PASSAGE PROVIDED:
↓

For each index, I’ve analyzed both the headline figures and the core measures that exclude food and energy prices, giving me six distinct metrics to work with.

I then calculated the median of these six indices and indexed this composite measure to 100 as of April 2025, represented by the blue line in my graph. I’ve also included a band representing ±1 standard deviation across the price series to capture statistical uncertainty.

I chose April 2025 as my indexation point because it coincides with President Trump’s announcement of substantial tariff increases on what he termed “Liberation Day.” Many of these tariff implementations were delayed until August, which means we have yet to see their full inflationary impact.

The Evidence: Inflation Is Already Accelerating

When I compare the actual inflation trajectory (blue line) with the pre-April trend (green line), which assumes continuation of the growth rate observed in the first four months of the year, I find that actual price increases have significantly exceeded projections.

Both these rates surpass the red line representing the Federal Reserve’s 2% inflation target.

What I find most concerning is the clear acceleration in monthly price increases. The monthly annualised growth rates since April tell the story:

  • May 2025: 1.8% p.a.
  • June 2025: 3.7% p.a.
  • July 2025: 3.0% p.a.
  • August 2025: 4.9% p.a.

These numbers reveal what headline year-on-year figures obscure – inflation is not only increasing but accelerating at a troubling pace. This is the key insight that many commentators are missing.

Recent Inflation Data Confirms My Analysis

The latest inflation data further validates my concerns. The Consumer Price Index for August 2025 increased 0.4% on a seasonally adjusted basis, after rising 0.2% in July. Over the last 12 months, the all items index increased 2.9%, up from 2.7% in July. The core CPI (excluding food and energy) rose 0.3% in August and stands at 3.1% over the last 12 months.

↑

DATASET ENTRIES:
↓

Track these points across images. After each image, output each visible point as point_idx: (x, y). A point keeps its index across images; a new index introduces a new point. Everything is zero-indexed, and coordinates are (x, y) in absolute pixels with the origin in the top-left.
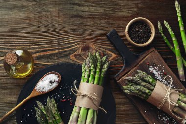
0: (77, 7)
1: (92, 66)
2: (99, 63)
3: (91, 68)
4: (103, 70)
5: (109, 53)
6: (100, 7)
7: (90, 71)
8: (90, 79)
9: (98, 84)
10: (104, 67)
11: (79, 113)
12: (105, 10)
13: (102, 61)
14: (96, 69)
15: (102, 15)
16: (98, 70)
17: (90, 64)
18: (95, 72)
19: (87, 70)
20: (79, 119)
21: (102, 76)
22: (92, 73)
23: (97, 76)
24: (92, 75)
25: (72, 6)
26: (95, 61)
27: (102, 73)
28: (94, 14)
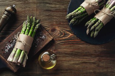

↑

AIM OF THE TASK: Could you write out the part of the inflation analysis between "The Evidence: Inflation" and "2% inflation target.", inclusive, word for word? The records have no connection to the inflation analysis.

ANSWER BOX:
The Evidence: Inflation Is Already Accelerating

When I compare the actual inflation trajectory (blue line) with the pre-April trend (green line), which assumes continuation of the growth rate observed in the first four months of the year, I find that actual price increases have significantly exceeded projections.

Both these rates surpass the red line representing the Federal Reserve’s 2% inflation target.